» WHAT IS BEING ASKED
Exact reproduction of the listing is required. Pictures are not reproduced.

» SUPPLIED ENTRIES
::::
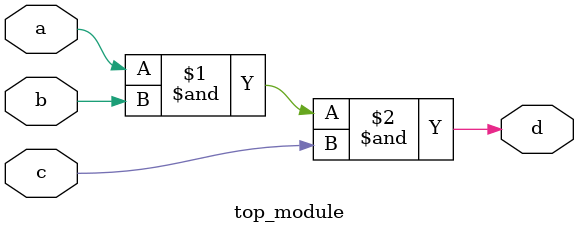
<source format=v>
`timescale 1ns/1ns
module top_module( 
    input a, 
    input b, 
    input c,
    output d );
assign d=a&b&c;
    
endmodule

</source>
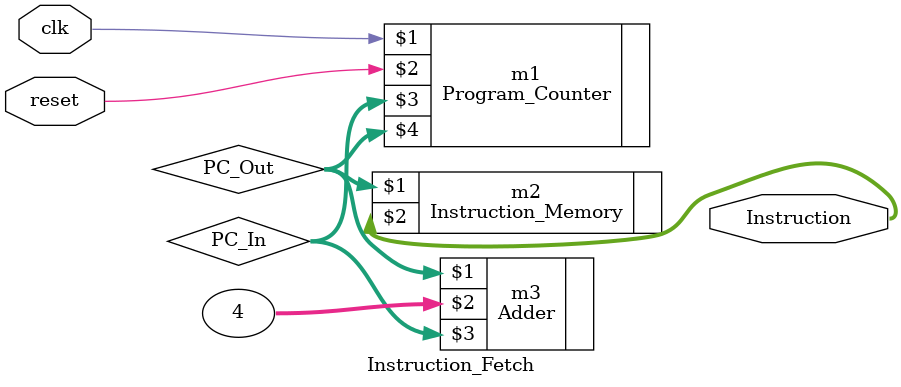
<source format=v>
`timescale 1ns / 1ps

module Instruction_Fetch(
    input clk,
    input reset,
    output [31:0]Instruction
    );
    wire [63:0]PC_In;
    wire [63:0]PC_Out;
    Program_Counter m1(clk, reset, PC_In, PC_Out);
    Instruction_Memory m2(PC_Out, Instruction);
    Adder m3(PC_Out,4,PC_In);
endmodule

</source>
::::
» RESPONSE AREA
<source format=v>
`timescale 1ns/1ns
module top_module( 
    input a, 
    input b, 
    input c,
    output d );
assign d=a&b&c;
    
endmodule

</source>
<source format=v>
`timescale 1ns / 1ps

module Instruction_Fetch(
    input clk,
    input reset,
    output [31:0]Instruction
    );
    wire [63:0]PC_In;
    wire [63:0]PC_Out;
    Program_Counter m1(clk, reset, PC_In, PC_Out);
    Instruction_Memory m2(PC_Out, Instruction);
    Adder m3(PC_Out,4,PC_In);
endmodule

</source>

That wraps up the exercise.